No Wimps

June 20th, 2012 § Leave a Comment

I’ve gotten wind of something called the Wimpification of America. Have you heard this? Not sure who coined the term, but sounds like a reaction to the smothering of kids with too much care. Coddling. I guess there are people out there who advocate things like not keeping score in soccer games and not handing out grades in school. Their reasoning being we need to shelter our children from the trauma of loss, of failure. I suppose if you let them, they’d get rid of all forms of measurements. No child would be overweight. None slow. Every kid would be smart. Everyone, musical. Not true. And you don’t have to tell a kid that. They already know.

“Make up your mind, dude! Which is it? Do we tell them they’re great? Or do we tell them the truth?” Fair question. It’s complicated. As parents, I’m suggesting we have to wade through the complexities to be able to tell them both – the truth that they are great.

By All babies are beautiful I’m not saying, “Everyone wins.” What I am saying is that though things like winning, being pretty, or getting an “A” are meaningful, they are not close to as important to the measure of greatness as are other things. Dr. King put it well when he said, “I have a dream that my four little children will one day live in a nation where they will not be judged by the color of their skin, but by the content of their character.” I don’t think he meant that the color of their skin was irrelevant. It was just not as important as the content of their character. Had we ordered those properly, we would have seen that they were every bit as great as any other child. Love, Trust, Humility, Honesty, Mercy. These being foundations upon which we build Courage, Perseverance, Generosity, Kindness.

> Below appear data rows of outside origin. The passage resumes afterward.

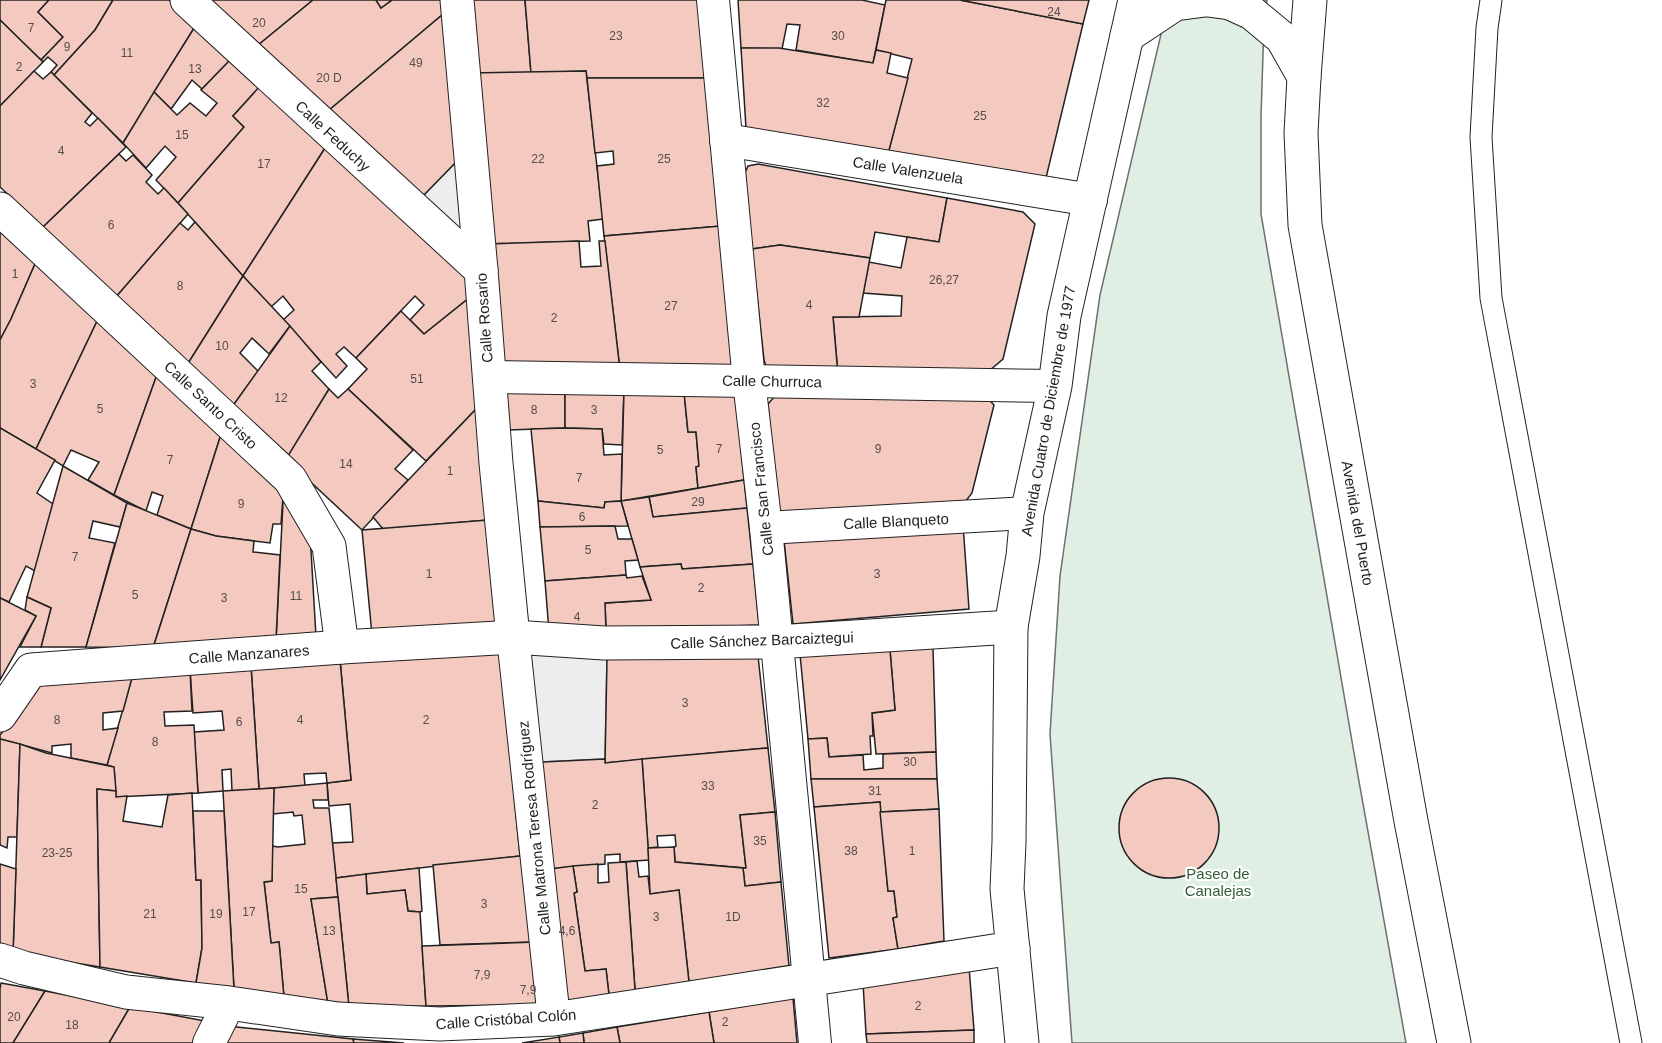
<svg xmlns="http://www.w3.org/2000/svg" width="1662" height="1043" font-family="Helvetica,sans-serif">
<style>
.green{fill:#e0efe3;stroke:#6f6f6f;stroke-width:1.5}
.parking{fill:#ededed;stroke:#6f6f6f;stroke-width:1.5}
.building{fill:#f3c9c0;stroke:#222;stroke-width:1.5}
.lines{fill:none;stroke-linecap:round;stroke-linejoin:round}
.service-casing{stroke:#222;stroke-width:23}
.pedestrian-casing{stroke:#222;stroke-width:34}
.minor-casing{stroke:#222;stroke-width:35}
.tertiary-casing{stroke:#222;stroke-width:35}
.service{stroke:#fff;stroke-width:21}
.pedestrian{stroke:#fff;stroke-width:32}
.minor{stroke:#fff;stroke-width:33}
.tertiary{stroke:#fff;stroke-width:33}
.labels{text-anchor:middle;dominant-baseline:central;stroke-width:4.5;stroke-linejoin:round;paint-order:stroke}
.number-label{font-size:12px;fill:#564c4a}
.street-label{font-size:15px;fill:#222;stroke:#fff}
.park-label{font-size:15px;fill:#2f5e38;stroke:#fff}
</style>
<rect width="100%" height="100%" fill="#fff"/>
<polygon class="green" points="1169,0 1267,0 1264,22 1261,117 1261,214 1358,776 1406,1043 1072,1043 1050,734 1060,576 1100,295"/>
<g class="parking">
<polygon points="458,160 481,270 422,197"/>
<polygon points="513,637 607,659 605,759 542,762"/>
</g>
<g class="building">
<polygon points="0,0 49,0 38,12 63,37 41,60 0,20"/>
<polygon points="49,0 113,0 95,30 54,75 51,72 57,65 48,57 43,62 41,60 63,37 38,12"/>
<polygon points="113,0 169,0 196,25 123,143 54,75 95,30"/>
<polygon points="208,0 313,0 257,46"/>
<polygon points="313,0 376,0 381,8 392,0 441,0 442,15 328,111 257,46"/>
<polygon points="376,0 392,0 381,8"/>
<polygon points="464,0 525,0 531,73 471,73"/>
<polygon points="525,0 700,0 707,78 587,78 586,71 531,73"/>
<polygon points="738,0 862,0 885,5 873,63 796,50 800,25 787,24 782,49 741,48"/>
<polygon points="886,0 960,0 1083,24 1046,178 888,154 912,59 876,50"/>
<polygon points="960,0 1089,0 1083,24"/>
<polygon points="442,15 458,160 422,197 328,111"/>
<polygon points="0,20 43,62 0,106"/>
<polygon points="196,25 232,58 202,89 192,80 171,109 154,92"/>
<polygon points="741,48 779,48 873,63 876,50 891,53 887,73 908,78 888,154 746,128"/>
<polygon points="232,58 261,85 233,116 244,127 178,203 156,180 176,157 165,146 146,168 123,143 154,92 177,115 190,103 206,116 217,103 201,90"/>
<polygon points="34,71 43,79 51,72 92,113 85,122 90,126 98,118 126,147 43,227 0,187 0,106"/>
<polygon points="586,71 603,219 588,221 590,241 487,244 471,73"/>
<polygon points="587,78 707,78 721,226 604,236 597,166 614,164 613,151 595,153"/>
<polygon points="261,85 327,145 243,276 178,203 244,127 233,116"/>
<polygon points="327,145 466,274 469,298 424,334 410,320 424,305 415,296 356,358 344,347 336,354 347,366 336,378 283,320 294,310 283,296 271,307 243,276"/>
<polygon points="119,154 126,161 133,155 152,175 146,182 158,194 164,188 188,214 116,297 43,227"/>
<polygon points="758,164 947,198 939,242 875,232 870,258 780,245 752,249 745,173 748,166"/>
<polygon points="947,198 1023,212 1035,224 1003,359 989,371 838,375 833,317 901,316 902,296 863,293 869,262 901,268 907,237 939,242"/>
<polygon points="195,222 243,276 187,365 116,297 180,223 188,230"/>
<polygon points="721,226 735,372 620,370 604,236"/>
<polygon points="0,231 38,257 11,319 0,340"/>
<polygon points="579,241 581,267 601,266 599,241 605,241 620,370 498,368 487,244"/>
<polygon points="780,245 870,258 859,317 833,317 838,375 767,369 764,360 752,249"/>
<polygon points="38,257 100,315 36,449 0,428 0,340 11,319"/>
<polygon points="243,276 290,326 269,354 252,338 240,353 258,371 232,407 187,365"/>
<polygon points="469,298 478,407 426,461 348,389 367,369 356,358 401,311 424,334"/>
<polygon points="100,315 159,369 114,495 88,480 99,462 71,450 63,466 36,449"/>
<polygon points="290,326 321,362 312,371 329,389 289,455 232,407"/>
<polygon points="159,369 223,428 191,529 157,515 163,496 152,492 146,511 114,495"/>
<polygon points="329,389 338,398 348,389 413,450 395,469 408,480 362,530 286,459"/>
<polygon points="501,390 565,391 565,428 505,430"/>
<polygon points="980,390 994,405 972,493 962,506 778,513 768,404 775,396"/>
<polygon points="565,391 624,391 622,445 604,444 602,429 565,428"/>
<polygon points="624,391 684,392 688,432 696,432 699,466 696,467 698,488 621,501"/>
<polygon points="684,392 736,392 744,480 698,488 696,467 699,466 696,432 688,432"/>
<polygon points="478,407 488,520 383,529 373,517"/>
<polygon points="0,428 55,460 37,493 53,504 35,571 26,566 9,602 0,598"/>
<polygon points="223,428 284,483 281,524 273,524 270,543 216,536 191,529"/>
<polygon points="565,428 602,429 604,455 622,454 621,501 605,502 604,508 538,501 531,429"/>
<polygon points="63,466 127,503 120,527 93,521 89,538 115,543 86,647 41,647 51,608 27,597"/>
<polygon points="744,480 747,508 653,517 649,497"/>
<polygon points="284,483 310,533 316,637 276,640"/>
<polygon points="649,497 653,517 747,508 753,564 682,569 681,564 640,567 621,501"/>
<polygon points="538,501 604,508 605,502 621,501 628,526 540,527"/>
<polygon points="127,503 191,529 153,648 86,647"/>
<polygon points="488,520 498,626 372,635 362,530"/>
<polygon points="963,524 969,609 793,624 784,540"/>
<polygon points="615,526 618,539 632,539 638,560 625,561 626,575 545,581 540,527"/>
<polygon points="191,529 216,536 254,541 253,552 280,555 276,640 153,648"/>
<polygon points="681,564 682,569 753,564 759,625 606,631 605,603 651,600 640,567"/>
<polygon points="626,575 627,578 642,576 651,600 605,603 606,631 549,632 545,581"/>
<polygon points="27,597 51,608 41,647 20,647 36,616 25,610"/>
<polygon points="0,598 36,616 0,680"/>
<polygon points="933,648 936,752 876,754 872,713 895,710 890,650"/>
<polygon points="500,650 520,856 336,878 332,843 353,842 350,804 329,806 327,783 351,780 340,660"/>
<polygon points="890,650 895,710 872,713 873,736 870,736 871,754 829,757 827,738 808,739 800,654"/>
<polygon points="758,656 768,748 605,763 607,659"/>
<polygon points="340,660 351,780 327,783 326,773 304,774 305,786 259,789 251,666"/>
<polygon points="251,666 259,789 232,791 231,769 222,770 223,791 198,793 194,732 224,730 222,711 193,713 190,670"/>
<polygon points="190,670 192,711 164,712 165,726 194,725 198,793 116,797 114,767 107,765 133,674"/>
<polygon points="133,674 123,711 103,713 103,730 118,728 107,765 71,758 71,744 52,746 52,753 0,739 0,735 44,680"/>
<polygon points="827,738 829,757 863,755 864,770 883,768 883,754 936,752 937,779 811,779 808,739"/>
<polygon points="0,739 20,744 17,837 8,837 7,848 0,845"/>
<polygon points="20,744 46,753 114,767 116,791 97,789 100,967 13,953"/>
<polygon points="768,748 775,812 740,815 746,868 675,862 674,847 676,846 675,835 657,836 658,847 648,848 642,759"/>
<polygon points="605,759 605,763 642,759 649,860 620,862 620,854 605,855 605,864 550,869 542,762"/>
<circle cx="1169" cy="828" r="50"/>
<polygon points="811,779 937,779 939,809 880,812 880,802 814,807"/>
<polygon points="327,783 328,800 313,800 314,808 329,808 338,897 311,899 328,1004 284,997 279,942 271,943 264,882 272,881 272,846 278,847 305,844 302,815 294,816 293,812 273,814 274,788"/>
<polygon points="274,788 272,881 264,882 271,943 279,942 284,997 234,989 223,791"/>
<polygon points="97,789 116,791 116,797 127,796 123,821 162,827 168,795 192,793 196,880 201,880 202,948 196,983 100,967"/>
<polygon points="880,802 888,891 894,891 897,917 893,918 898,949 829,958 814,807"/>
<polygon points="939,809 944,941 898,949 893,918 897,917 894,891 888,891 880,812"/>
<polygon points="193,811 224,811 234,989 196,983 202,948 201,880 196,880"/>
<polygon points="775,812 781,882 745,886 743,868 746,868 740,815"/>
<polygon points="674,847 675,862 743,868 745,886 781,882 789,966 689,982 679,890 650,894 648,848"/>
<polygon points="520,856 527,856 536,942 440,945 433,865"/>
<polygon points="637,861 639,877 648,876 650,894 679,890 689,982 635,990 626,862"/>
<polygon points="626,862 635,990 609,995 606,969 585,971 574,893 577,892 573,866 598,864 598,883 609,882 608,863"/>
<polygon points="0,864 16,869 13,953 0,947"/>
<polygon points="573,866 577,892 574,893 585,971 606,969 609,995 559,1002 550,869"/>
<polygon points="419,868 422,911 420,912 408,911 405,890 367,894 366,874"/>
<polygon points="366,874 367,894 405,890 408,911 420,912 426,1006 349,1007 336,878"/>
<polygon points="338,897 349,1007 328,1004 311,899"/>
<polygon points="536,942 542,1005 426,1006 422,946"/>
<polygon points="969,967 974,1030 866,1034 863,983"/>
<polygon points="1,983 45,991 13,1043 0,1043 0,989"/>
<polygon points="45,991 130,1007 109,1043 13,1043"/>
<polygon points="793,998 797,1043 714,1043 709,1012"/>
<polygon points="130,1007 205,1021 195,1043 109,1043"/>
<polygon points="709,1012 714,1043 620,1043 617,1027"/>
<polygon points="227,1026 353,1039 354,1043 219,1043"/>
<polygon points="617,1027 620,1043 584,1043 583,1033"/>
<polygon points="974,1030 974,1043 867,1043 866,1034"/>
<polygon points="583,1033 584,1043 560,1043 559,1037"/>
<polygon points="559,1037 560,1043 522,1043"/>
<polygon points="353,1039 404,1043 354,1043"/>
</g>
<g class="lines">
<defs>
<polyline id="service" points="1491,0 1487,28 1481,137 1491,298 1631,1043"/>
<g id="pedestrian">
<polyline points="713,0 749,381 766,528 815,1043"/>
<polyline points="726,140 1091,200"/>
<polyline points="489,377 1055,386"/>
<polyline points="766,528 1027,513"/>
<polyline points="513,637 554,1019"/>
<polyline points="209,1043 229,1003"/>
</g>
<g id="minor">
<polyline points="187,0 481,270"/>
<polyline points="457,0 481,270 496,463 513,637"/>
<polyline points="1208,0 1230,3 1252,13 1282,38 1304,77"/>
<polyline points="1127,36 1175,4 1205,0"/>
<polyline points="0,209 290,479 329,546 342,647"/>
<polyline points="0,715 31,670 342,647 513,637 604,643 776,642 1011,627"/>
<polyline points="0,960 24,968 126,992 229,1003 338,1019 440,1024 554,1019 1013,948"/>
<polyline points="1022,1043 1007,889 1009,842 1011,627 1023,556 1027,513 1055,386 1064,316 1135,0"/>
</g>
<polyline id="tertiary" points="1310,0 1304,77 1301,133 1305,225 1411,821 1454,1043"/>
</defs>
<use href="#service" class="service-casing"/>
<use href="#pedestrian" class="pedestrian-casing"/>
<use href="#minor" class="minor-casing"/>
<use href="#tertiary" class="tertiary-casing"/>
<use href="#service" class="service"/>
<use href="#pedestrian" class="pedestrian"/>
<use href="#minor" class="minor"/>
<use href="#tertiary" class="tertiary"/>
</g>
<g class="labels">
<g class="number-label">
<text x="1054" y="12">24</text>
<text x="259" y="23">20</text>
<text x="31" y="28">7</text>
<text x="616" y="36">23</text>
<text x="838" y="36">30</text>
<text x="67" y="47">9</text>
<text x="127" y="53">11</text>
<text x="416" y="63">49</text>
<text x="19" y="67">2</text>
<text x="195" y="69">13</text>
<text x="329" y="78">20 D</text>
<text x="823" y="103">32</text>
<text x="980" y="116">25</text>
<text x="182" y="135">15</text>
<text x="61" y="151">4</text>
<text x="538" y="159">22</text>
<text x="664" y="159">25</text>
<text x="264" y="164">17</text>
<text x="111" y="225">6</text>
<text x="15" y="274">1</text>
<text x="944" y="280">26,27</text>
<text x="180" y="286">8</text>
<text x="809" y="305">4</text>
<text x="671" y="306">27</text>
<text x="554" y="318">2</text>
<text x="222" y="346">10</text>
<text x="417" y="379">51</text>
<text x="33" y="384">3</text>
<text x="281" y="398">12</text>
<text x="100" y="409">5</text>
<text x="534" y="410">8</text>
<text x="594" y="410">3</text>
<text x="719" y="449">7</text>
<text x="878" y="449">9</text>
<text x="660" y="450">5</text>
<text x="170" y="460">7</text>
<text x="346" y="464">14</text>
<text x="450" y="471">1</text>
<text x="579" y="478">7</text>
<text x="698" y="502">29</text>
<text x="241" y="504">9</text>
<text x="582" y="517">6</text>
<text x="588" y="550">5</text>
<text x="75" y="557">7</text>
<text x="429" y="574">1</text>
<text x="877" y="574">3</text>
<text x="701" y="588">2</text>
<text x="135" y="595">5</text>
<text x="296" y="596">11</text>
<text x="224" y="598">3</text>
<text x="577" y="617">4</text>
<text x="685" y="703">3</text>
<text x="57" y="720">8</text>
<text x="300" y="720">4</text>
<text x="426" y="720">2</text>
<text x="239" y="722">6</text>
<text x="155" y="742">8</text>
<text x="910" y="762">30</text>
<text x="708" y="786">33</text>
<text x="875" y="791">31</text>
<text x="595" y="805">2</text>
<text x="760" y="841">35</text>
<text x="851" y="851">38</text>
<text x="912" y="851">1</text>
<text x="57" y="853">23-25</text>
<text x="301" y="889">15</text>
<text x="484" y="904">3</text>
<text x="249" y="912">17</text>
<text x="150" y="914">21</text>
<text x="216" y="914">19</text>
<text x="656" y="917">3</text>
<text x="733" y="917">1D</text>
<text x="329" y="931">13</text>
<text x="567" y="931">4,6</text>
<text x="482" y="975">7,9</text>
<text x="528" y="990">7,9</text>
<text x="918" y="1006">2</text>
<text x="14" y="1017">20</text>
<text x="725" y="1022">2</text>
<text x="72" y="1025">18</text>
</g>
<g class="street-label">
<text transform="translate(333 136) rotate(43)">Calle Feduchy</text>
<text transform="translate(908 170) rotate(9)">Calle Valenzuela</text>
<text transform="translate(484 318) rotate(-94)">Calle Rosario</text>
<text transform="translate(772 381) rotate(1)">Calle Churruca</text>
<text transform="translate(211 405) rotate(43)">Calle Santo Cristo</text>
<text transform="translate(1048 411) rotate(-80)">Avenida Cuatro de Diciembre de 1977</text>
<text transform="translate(761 489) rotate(-96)">Calle San Francisco</text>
<text transform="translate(896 521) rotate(-3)">Calle Blanqueto</text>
<text transform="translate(1358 523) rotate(80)">Avenida del Puerto</text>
<text transform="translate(762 640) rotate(-2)">Calle Sánchez Barcaiztegui</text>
<text transform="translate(249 654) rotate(-4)">Calle Manzanares</text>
<text transform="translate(534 828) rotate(-96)">Calle Matrona Teresa Rodríguez</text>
<text transform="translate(506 1019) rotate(-4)">Calle Cristóbal Colón</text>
</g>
<g class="park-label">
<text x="1218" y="873">Paseo de<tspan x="1218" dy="17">Canalejas</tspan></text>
</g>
</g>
</svg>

I find that very young children are closer to this truth than us who’ve grown to forget it. We’ve lived too long in a world in which the most, the best, the strongest is everything. To be able to tell our kids the truth that they are great, we need to adjust more than they. And the littlest ones can help us with that adjustment. In a world that incessantly says otherwise, they can help us order our values aright.

And by trying to rid ourselves of them, aren’t we really saying these measurements are everything? Our kids don’t believe that. Neither should we. Hey, no wimps here.